Time to Get Comfortable with Risk
Ultimately, the United States is lagging in AI implementation and, China—in part due to the authoritarian Chinese Communist Party and state-led industry—is much quicker to implement new technologies that may facilitate superior capabilities and lead to an information, military, and economic overmatch. This may include superior weapons, a greater ability to influence the world’s information environment, and economic growth to rival or undermine America’s global leadership and the US dollar’s centrality to the international financial system. In the modern era, information and technology are tightly woven, making it difficult to contain a disruptive technology within national borders. Therefore, despite concerns over the changing nature of work and job security, and a general fear of unknown or unfamiliar technology, the relative advantages of accepting short-term risk and implementing AI-enabled technologies may prove to be the decisive factor in strategic competition and on the future battlefield.

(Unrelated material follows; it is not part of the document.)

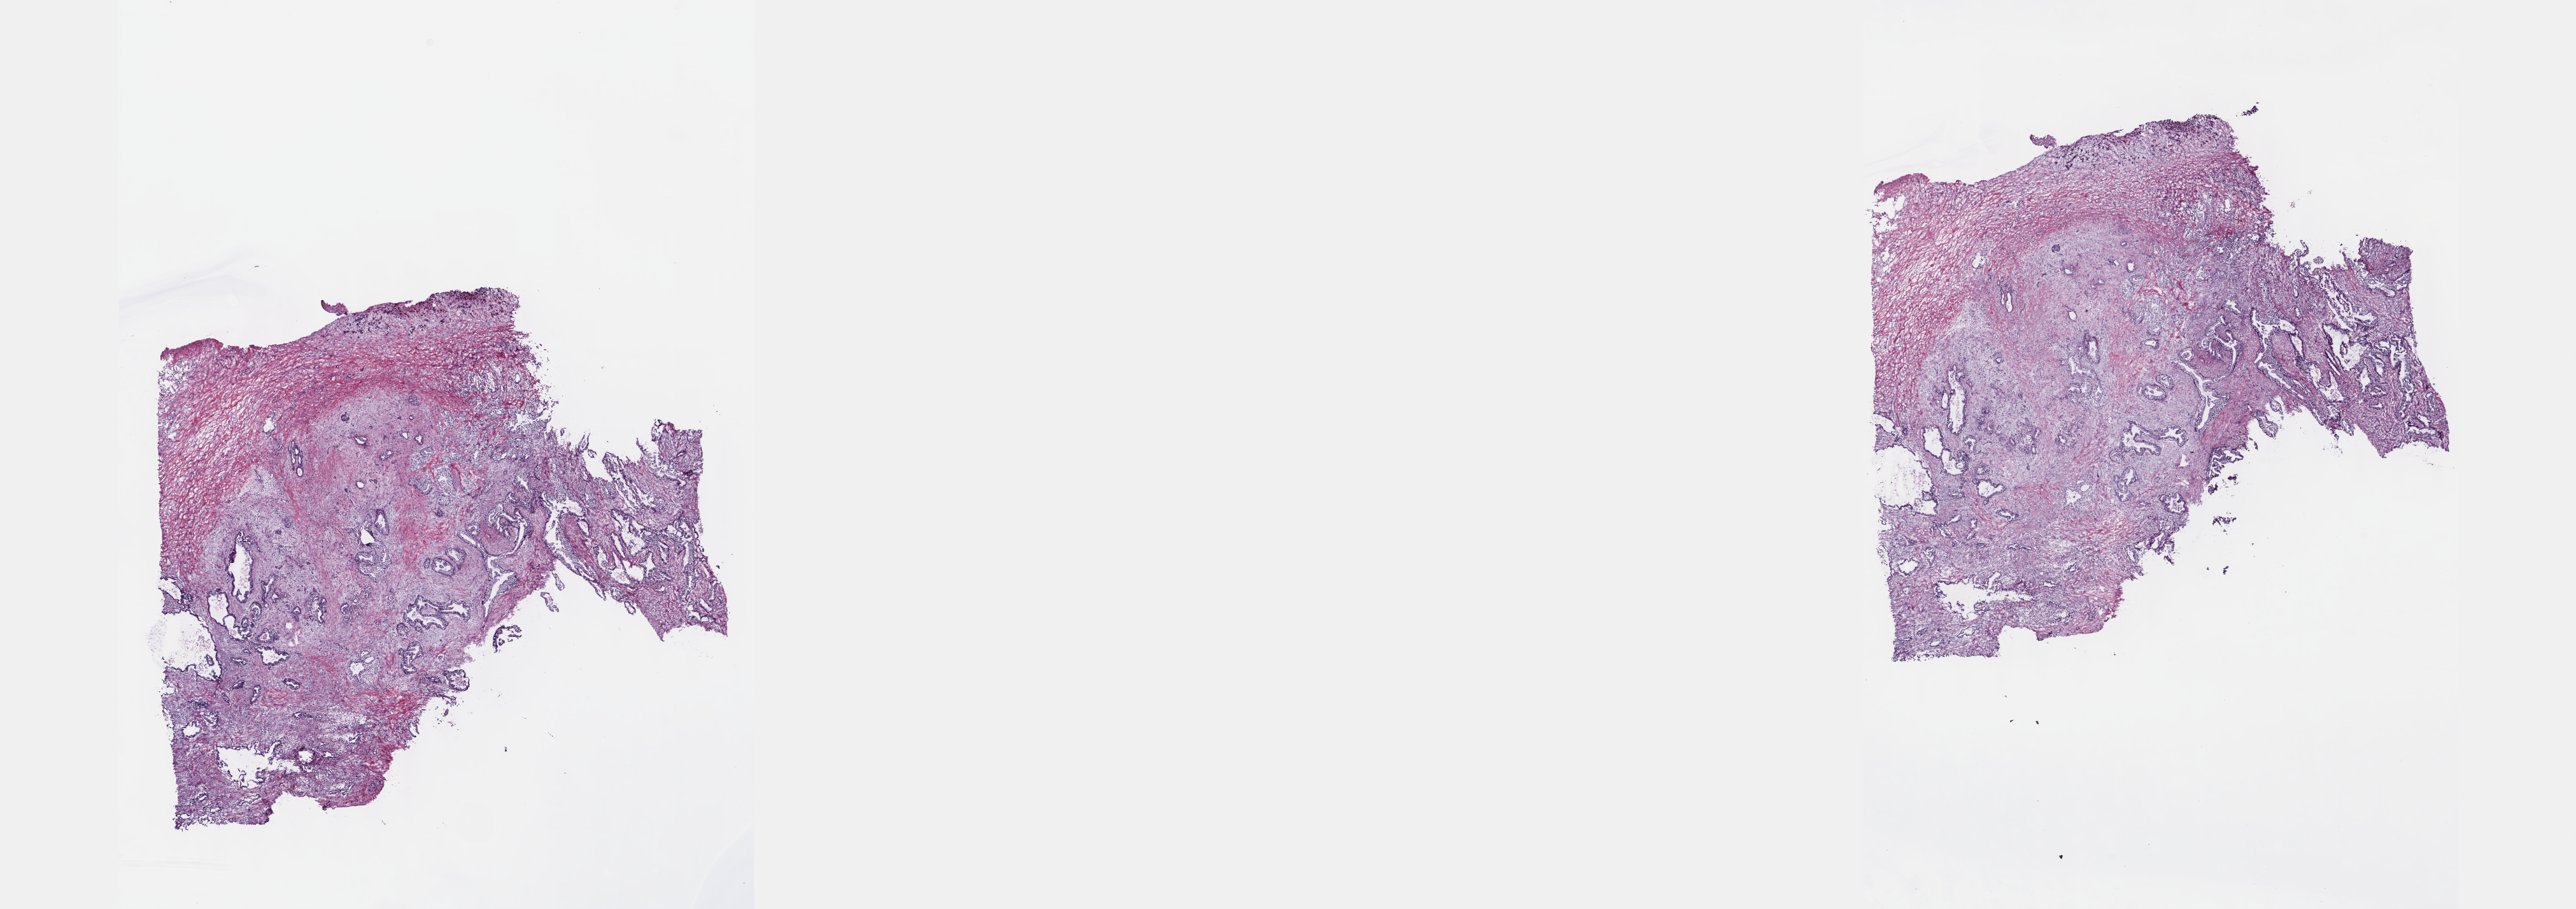
Whole-slide histology image, Hematoxylin and eosin (H&E) stained, a low-resolution overview of the entire scanned area, about 32.7 x 11.5 mm, frozen section from the top of the tissue portion, primary tumour sample from the pancreas. Patient: male, age at initial diagnosis 73 years. Histologic grade: G2 (moderately differentiated). Composition of this section per pathologist review: tumour cells 15%, tumour nuclei 15%, normal cells 20%, stromal cells 65%, necrosis 0%. Inflammatory infiltration, as recorded: lymphocyte infiltration 4%, monocyte infiltration 2%, neutrophil infiltration 9%.
Lymph nodes positive (case pathology): 0 of 24 examined. Histologic diagnosis: Infiltrating duct carcinoma, NOS (body of pancreas). TNM: T3 N0 M0. AJCC pathologic stage: IIA (7th edition).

Consequently, AI and the struggle over data, human rights, and ethical use have set the stage for a power struggle between China’s authoritarian state system and the liberal democracy of the West. Until we engage in public dialogue over the ethics and morals of AI development and implementation—on the battlefield and in society as a whole—the United States is destined to fall behind our adversaries by remaining risk averse regarding new technologies. Partly because AI development requires massive data sets to evolve and learn from, and partly because the United States is just beginning to debate the ethics of microtargeting, big data amalgamation, and corporate use of private but publicly available information, the United States has been sluggish and hesitant in its AI implementation. Risk is necessary to AI development, but without an ethical framework through which to assess risk, the United States has little more than business and corporate interests to guide AI implementation. Ultimately, short-term risk aversion is really long-term risk seeking, and the United States should accept risk now to avert a future beholden to Chinese technological overmatch.